心力衰竭（HF）是一项重大的公共卫生挑战，全球死亡率不断上升。早期发现和预防心衰可显著降低其影响。我们介绍了一种使用12导联心电图（ECGs）预测HF风险的新方法。我们提出了一种新颖的、轻量级的双重注意ECG网络，旨在捕捉对早期HF风险预测至关重要的复杂ECG特征，尽管低危组和高危组之间存在明显的不平衡。该网络包含一个跨铅注意模块和12个特定铅的时间注意模块，重点关注跨铅互动和每个铅的本地动态。为了进一步缓解模型过拟合，我们利用大型语言模型（LLM）和公共ECG-Report数据集对ECG-Report对齐任务进行预训练。然后使用来自英国生物银行研究的两个特定队列对该网络进行微调，以进行HF风险预测，重点是高血压患者（UKB-HYP）和心肌梗死患者（UKB-MI）。结果显示，llm预先训练大大提高了这些队列的HF风险预测。双重注意设计不仅提高了可解释性，而且提高了预测准确性，优于现有的竞争方法，UKB-HYP的c指数得分为0.6349，UKB-MI的c指数得分为0.5805。这证明了我们的方法在利用临床复杂心电图数据推进心衰风险评估方面的潜力。
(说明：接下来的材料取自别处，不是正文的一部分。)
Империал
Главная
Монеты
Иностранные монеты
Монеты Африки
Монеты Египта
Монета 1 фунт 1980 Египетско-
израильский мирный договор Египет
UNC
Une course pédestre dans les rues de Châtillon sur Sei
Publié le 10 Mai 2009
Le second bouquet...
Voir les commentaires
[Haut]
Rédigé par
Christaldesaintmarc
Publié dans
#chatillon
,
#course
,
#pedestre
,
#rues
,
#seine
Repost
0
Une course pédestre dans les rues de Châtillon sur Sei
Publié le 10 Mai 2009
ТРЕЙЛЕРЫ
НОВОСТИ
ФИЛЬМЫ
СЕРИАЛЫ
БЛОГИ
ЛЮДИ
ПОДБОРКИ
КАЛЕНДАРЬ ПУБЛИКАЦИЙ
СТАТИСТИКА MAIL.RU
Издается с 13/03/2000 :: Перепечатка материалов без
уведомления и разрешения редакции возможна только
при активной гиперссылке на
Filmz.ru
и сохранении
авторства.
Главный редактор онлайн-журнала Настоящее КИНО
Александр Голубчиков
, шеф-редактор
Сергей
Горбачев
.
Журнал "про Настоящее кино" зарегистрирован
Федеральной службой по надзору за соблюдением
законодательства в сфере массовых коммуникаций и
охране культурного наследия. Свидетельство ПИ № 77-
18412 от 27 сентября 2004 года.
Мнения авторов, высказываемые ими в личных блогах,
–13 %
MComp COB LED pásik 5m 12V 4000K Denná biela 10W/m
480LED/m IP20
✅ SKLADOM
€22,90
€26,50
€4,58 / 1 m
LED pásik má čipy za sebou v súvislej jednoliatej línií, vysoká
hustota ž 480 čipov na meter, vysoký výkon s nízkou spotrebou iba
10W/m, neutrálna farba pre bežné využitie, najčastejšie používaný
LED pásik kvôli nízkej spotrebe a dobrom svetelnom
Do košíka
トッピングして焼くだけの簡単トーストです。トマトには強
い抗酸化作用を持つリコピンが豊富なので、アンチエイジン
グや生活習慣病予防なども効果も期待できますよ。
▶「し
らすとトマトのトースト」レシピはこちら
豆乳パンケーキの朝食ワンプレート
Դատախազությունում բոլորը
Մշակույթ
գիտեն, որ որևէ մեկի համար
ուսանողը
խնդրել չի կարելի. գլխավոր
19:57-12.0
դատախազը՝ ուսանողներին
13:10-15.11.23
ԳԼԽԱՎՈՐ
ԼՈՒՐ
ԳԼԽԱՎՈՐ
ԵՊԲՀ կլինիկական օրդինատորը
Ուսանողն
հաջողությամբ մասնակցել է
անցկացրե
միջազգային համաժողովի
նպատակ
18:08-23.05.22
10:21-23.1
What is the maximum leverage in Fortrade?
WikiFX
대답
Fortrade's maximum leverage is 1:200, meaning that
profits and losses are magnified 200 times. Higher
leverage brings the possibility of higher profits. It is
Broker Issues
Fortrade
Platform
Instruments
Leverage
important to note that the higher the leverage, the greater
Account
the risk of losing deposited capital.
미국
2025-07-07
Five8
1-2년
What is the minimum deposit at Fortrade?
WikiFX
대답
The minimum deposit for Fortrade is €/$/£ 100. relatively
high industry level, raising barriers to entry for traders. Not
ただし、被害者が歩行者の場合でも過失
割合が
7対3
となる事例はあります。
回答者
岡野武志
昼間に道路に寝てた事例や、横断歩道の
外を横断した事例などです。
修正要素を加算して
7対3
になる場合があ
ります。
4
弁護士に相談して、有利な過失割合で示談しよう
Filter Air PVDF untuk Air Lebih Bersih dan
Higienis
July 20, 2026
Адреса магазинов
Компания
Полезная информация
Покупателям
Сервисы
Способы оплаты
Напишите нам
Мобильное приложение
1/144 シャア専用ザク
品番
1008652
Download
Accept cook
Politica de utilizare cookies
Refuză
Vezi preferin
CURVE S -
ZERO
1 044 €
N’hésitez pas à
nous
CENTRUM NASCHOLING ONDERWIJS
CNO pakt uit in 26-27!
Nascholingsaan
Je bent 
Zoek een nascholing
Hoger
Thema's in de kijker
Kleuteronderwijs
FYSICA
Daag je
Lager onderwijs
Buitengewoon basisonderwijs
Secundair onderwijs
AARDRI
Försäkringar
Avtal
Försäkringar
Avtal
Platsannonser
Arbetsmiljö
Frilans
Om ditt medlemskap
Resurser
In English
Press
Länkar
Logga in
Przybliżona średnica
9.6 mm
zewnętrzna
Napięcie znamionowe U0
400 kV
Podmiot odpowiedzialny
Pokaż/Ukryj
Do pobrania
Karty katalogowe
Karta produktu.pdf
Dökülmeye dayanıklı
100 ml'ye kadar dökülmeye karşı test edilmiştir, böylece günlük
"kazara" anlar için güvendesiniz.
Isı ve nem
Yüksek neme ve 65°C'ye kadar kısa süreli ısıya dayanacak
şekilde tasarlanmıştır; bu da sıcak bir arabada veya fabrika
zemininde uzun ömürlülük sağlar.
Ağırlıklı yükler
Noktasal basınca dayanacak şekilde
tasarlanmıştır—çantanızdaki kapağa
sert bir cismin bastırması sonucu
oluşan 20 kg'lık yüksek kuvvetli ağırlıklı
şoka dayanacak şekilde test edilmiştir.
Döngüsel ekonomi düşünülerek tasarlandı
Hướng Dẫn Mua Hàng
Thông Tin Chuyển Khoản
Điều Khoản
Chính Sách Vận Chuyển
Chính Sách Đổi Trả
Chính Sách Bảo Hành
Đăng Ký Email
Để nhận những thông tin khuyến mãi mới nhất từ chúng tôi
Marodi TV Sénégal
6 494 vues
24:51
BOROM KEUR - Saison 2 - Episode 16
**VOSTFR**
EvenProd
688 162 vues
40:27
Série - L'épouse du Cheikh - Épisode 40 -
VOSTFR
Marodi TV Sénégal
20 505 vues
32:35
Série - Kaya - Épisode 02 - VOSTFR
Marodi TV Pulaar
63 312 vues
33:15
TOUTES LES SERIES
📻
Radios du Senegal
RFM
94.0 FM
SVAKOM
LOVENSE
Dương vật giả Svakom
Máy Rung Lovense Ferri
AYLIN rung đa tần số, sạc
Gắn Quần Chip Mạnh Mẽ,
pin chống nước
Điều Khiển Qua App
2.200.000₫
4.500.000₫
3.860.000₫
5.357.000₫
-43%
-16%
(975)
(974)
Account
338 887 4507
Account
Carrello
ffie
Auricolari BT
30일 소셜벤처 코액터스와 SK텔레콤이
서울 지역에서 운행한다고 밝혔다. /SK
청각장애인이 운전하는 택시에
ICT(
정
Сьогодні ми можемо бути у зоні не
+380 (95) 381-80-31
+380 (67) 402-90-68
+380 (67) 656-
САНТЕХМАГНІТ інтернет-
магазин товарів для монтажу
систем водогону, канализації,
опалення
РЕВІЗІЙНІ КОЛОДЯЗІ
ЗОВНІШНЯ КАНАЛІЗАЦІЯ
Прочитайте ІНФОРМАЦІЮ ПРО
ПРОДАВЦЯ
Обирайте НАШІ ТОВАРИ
本文章由计算机程序翻译，如有差异，请以英文原文为准。

求助全文

约1分钟内获得全文求助全文

来源期刊

IEEE Transactions on Big Data Multiple-

CiteScore

11.80

自引率

2.80%

发文量

114

期刊介绍： The IEEE Transactions on Big Data publishes peer-reviewed articles focusing on big data. These articles present innovative research ideas and application results across disciplines, including novel theories, algorithms, and applications. Research areas cover a wide range, such as big data analytics, visualization, curation, management, semantics, infrastructure, standards, performance analysis, intelligence extraction, scientific discovery, security, privacy, and legal issues specific to big data. The journal also prioritizes applications of big data in fields generating massive datasets.